アメリカ空軍において採用されている空中給油機は長期間用いられているものであり、KC-Xの選定はめったに行われるものではない。アメリカ空軍は1950年代後半より、世界初の本格的な空中給油機であるKC-135をエンジン換装などの近代化改修を実施しながら長年にわたり運用してきた。1980年代にはより大型のKC-10を部分的に導入したものの、KC-10の導入は60機に留まり〔このうち1機は1987年に事故で喪失している。このため、現在空軍には59機が所属している。〕、空中給油機の主力は依然として近代化改修を行ったKC-135のままであり続けた。
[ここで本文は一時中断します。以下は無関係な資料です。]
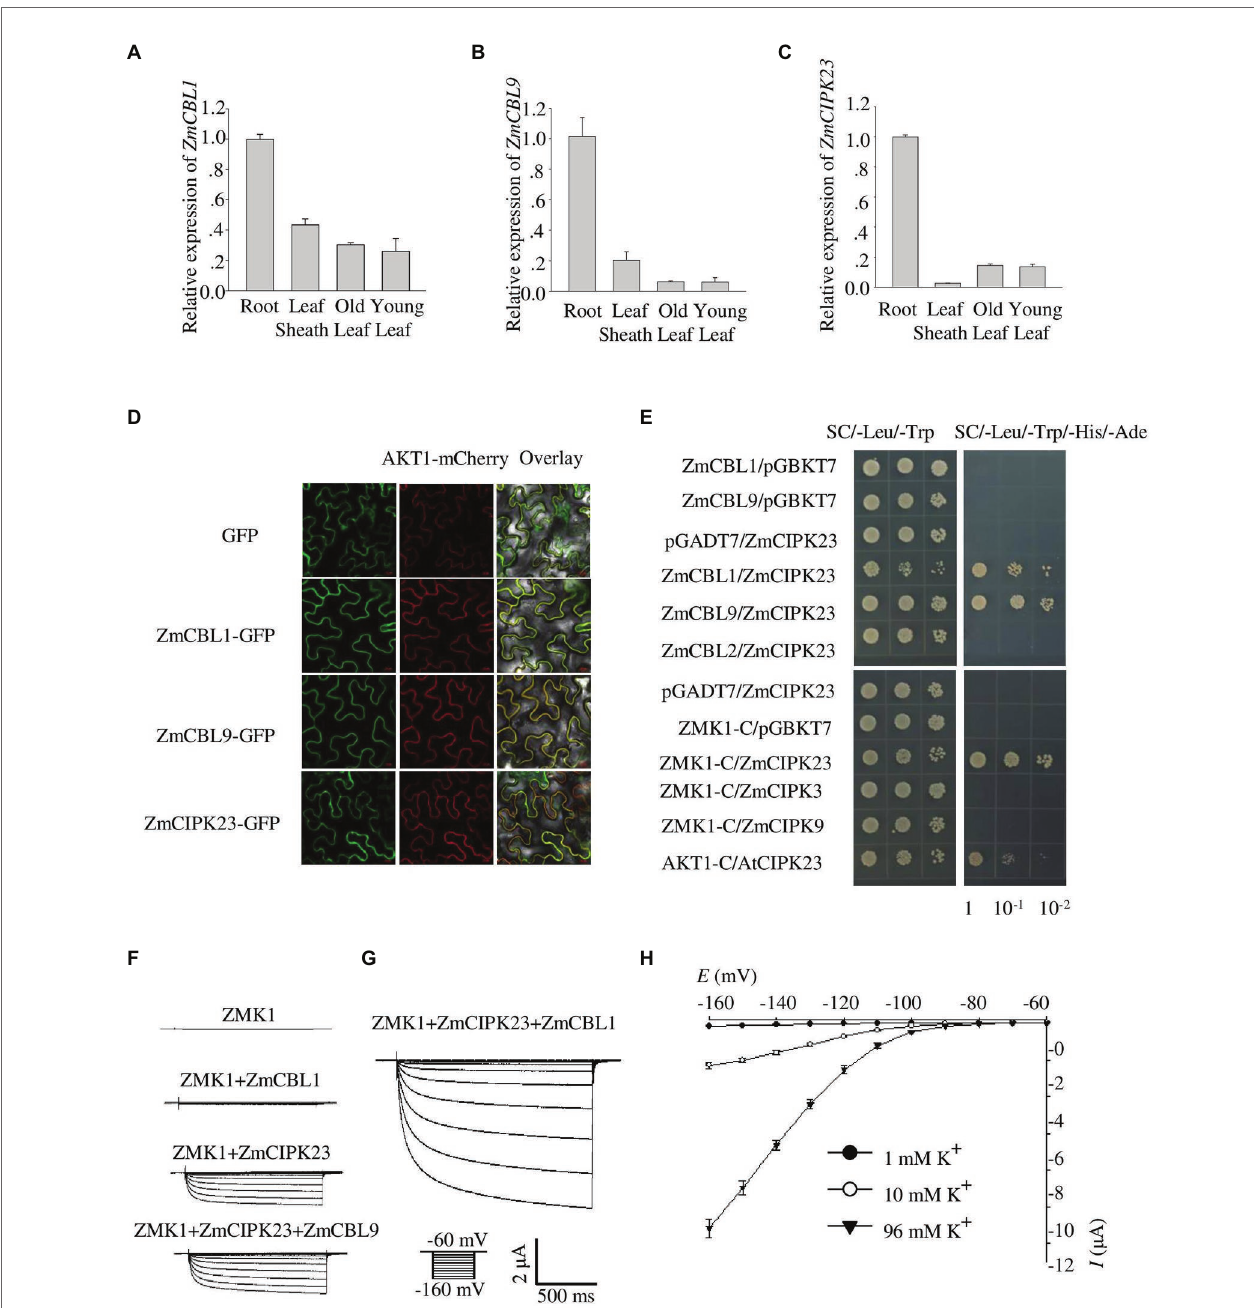
FIGURE 3 | Identification of ZmCBL1, ZmCBL9, and ZmCIPK23. (A–C) ZmCBL1 , ZmCBL9 and ZmCIPK23 expression levels in root, leaf sheath, old leaf, and young leaf in V3 stage were quantified by quantitative reverse transcription PCR (RT-qPCR) assay. Values were means ± SE ( n = 3). ZmGAPDH was used as a quantitative control. The data are obtained from three biological replicates. (D) Subcellular localization of GFP fusion proteins of ZmCBL1, ZmCBL9, and ZmCIPK23 in Nicotiana benthamiana . Bars = 20 μ m. AKT1-mCherry was used as the plasma membrane (PM) marker. (E) ZmCIPK23 interacted with ZmCBL1, ZmCBL9, and the cytosolic region of ZMK1 in yeast two hybrid assays. The blank pGADT7 and pGBKT7 vector were used as controls. (F) From top to bottom, representative currents trace upon voltage clamp pulses from − 60 to − 160 mV in oocytes expressing ZMK1, ZMK1+ZmCBL1, ZMK1+ZmCIPK23, and ZMK1+ZmCIPK23+ZmCBL9, in 96 mM K + solution at pH 7.2. Values were means ± SE ( n = 5 oocytes). (G) Representative currents trace upon voltage clamp pulses from − 60 to − 160 mV in oocytes expressing ZMK1+ZmCIPK23+ZmCBL1, in 96 mM K + solution at pH 7.2. Values were means ± SE ( n = 5 oocytes). (H) Steady-state current-voltage ( I-V ) relationships for ZMK1 co-expressed with ZmCIPK23 and ZmCBL1 in 96 mM K + solution at pH 7.2. The external potassium concentration is 1 mM (black circle), 10 mM (open circle), and 96 mM (black triangle). Data are shown as means ± SE ( n = 5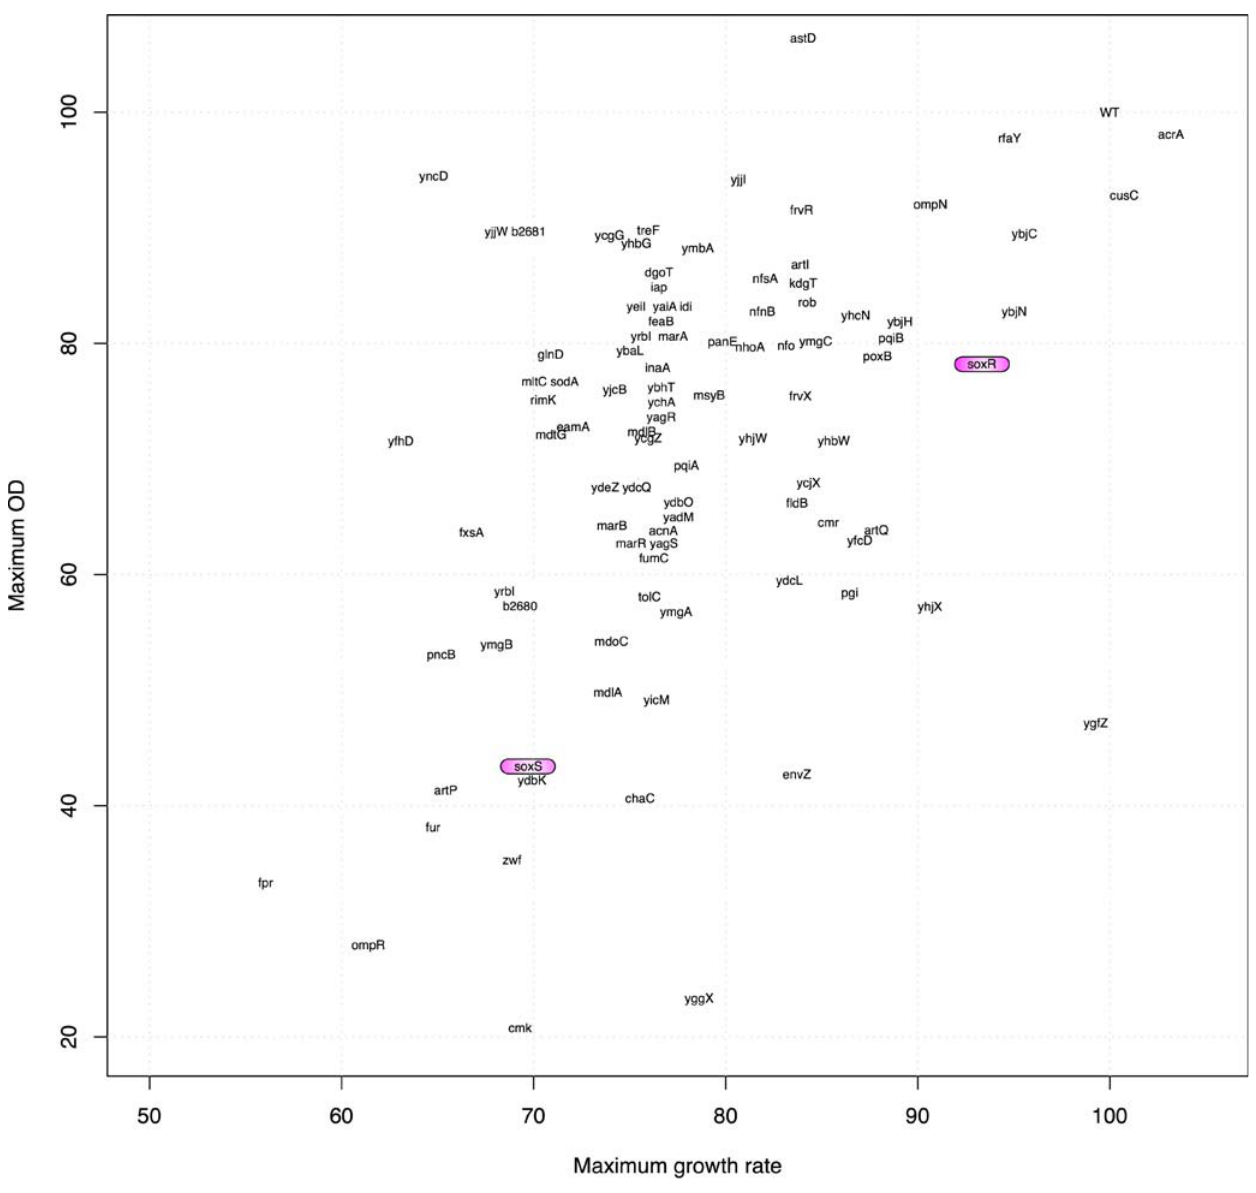
Figure 7. Effect of paraquat on strains carrying deletions in SoxR-modulated genes relative to the wildtype. The values represent the percent difference in final optical density and exponential growth rate in 94 precise deletion strains relative to the wild type in presence of paraquat normalized by the change in the deletion strains relative to the wild type in absence of paraquat. Therefore, a strain having wild type final optical density levels and exponential growth levels in the presence and absence of paraquat would have a value of 100 on both the x and y-axis. A minimum of six replicate growth curves were run for each deletion strain. The results for the D soxR and D soxS strains are circled. The following strains were not included because the corresponding genes are essential or are not part of the Keio collection: b1052, fldA, hemB, ligA, lpxC, map, mdl, ribA, rpoH, yadR, ygiA, yhbN, yraL , and yrbK .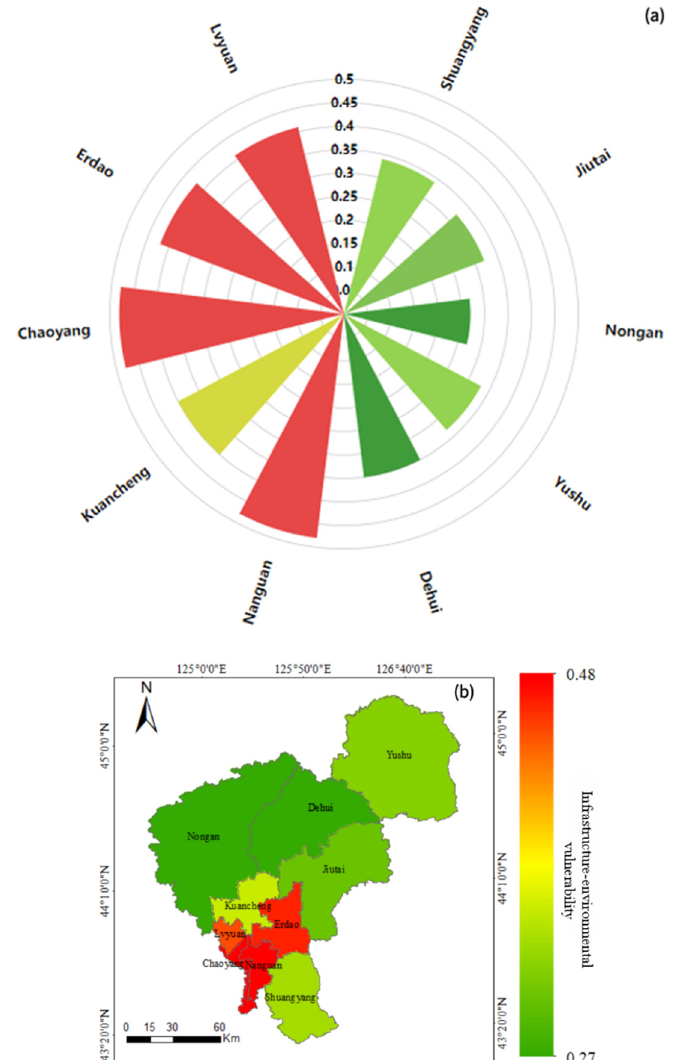
Figure 4. Infrastructure and environmental vulnerability map: vulnerability value ( a ); spatial distri- bution of vulnerability ( b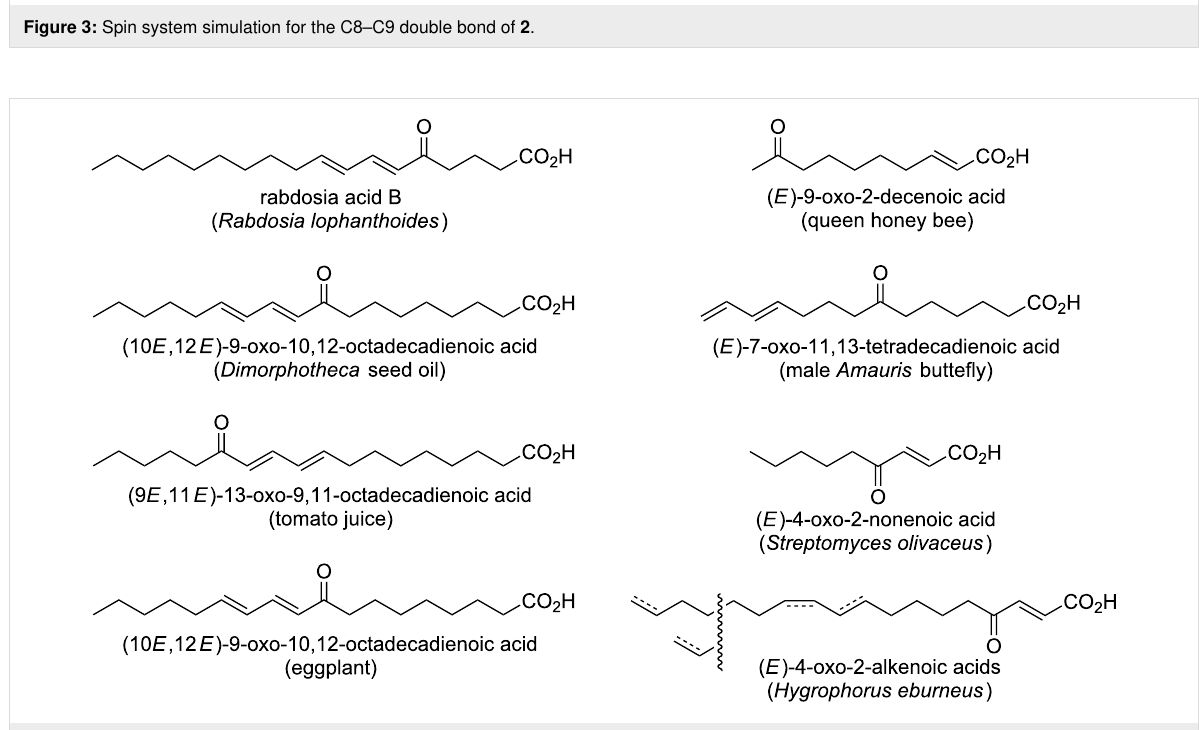
Figure 4: Natural keto fatty acids of various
しかし、1990年代に入るとKC-135も老朽化が激しくなり、これを更新するKC-Xの選定が行われることとなった。1996年会計検査院(GAO)が「将来的な戦力維持に問題がある。」として、KC-Xの選定開始を勧告した。2001年には空軍が「KC-135の運用経費が2001年から2040年の間に大幅に増加する。」と発表、2040年には全機を退役させるべきとの見方を示し、そのためには遅くとも2012年までにKC-Xを実用化させる必要があるとした。KC-135は600機以上が運用中のため、更新機材は数百機に及ぶことは確実であり、大型の選定計画となっている。
大型空中給油機としてKC-10が運用中であることもあり、KC-Xには中程度のサイズで、低コストで入手・運用できることが求められた。また、アメリカ空軍の空中給油方式であるフライングブーム方式を装備した機体であることも求められる。
KC-135の製造者でもあるボーイング社は、新型の空中給油機としてボーイング767型機をベースとするKC-767の開発を行っており、これは2001年にイタリア空軍航空自衛隊に採用されるなど、実績をあげていた。ボーイングはKC-767をKC-Xとして国防総省に提案、軍の支出削減要請に応える為に、まず100機をリース契約で調達する案を提示した。国防総省も2003年5月23日に、このリース・プログラムについての発表を行い、前向きな姿勢を示した。発表によるとこの案は、2006年から100機のKC-767を1億3100万ドルで借り入れ、リース契約特有の経費として1機当たり700万ドルが必要としているが、総経費は160億ドル以下に抑えられる。また、リース契約が終了する2017年に、全機を約44億ドルで購入する、とした。なお、このアメリカ軍向けのエンジンはイタリア日本と異なり、プラット・アンド・ホイットニーPW4000を装備するものであった。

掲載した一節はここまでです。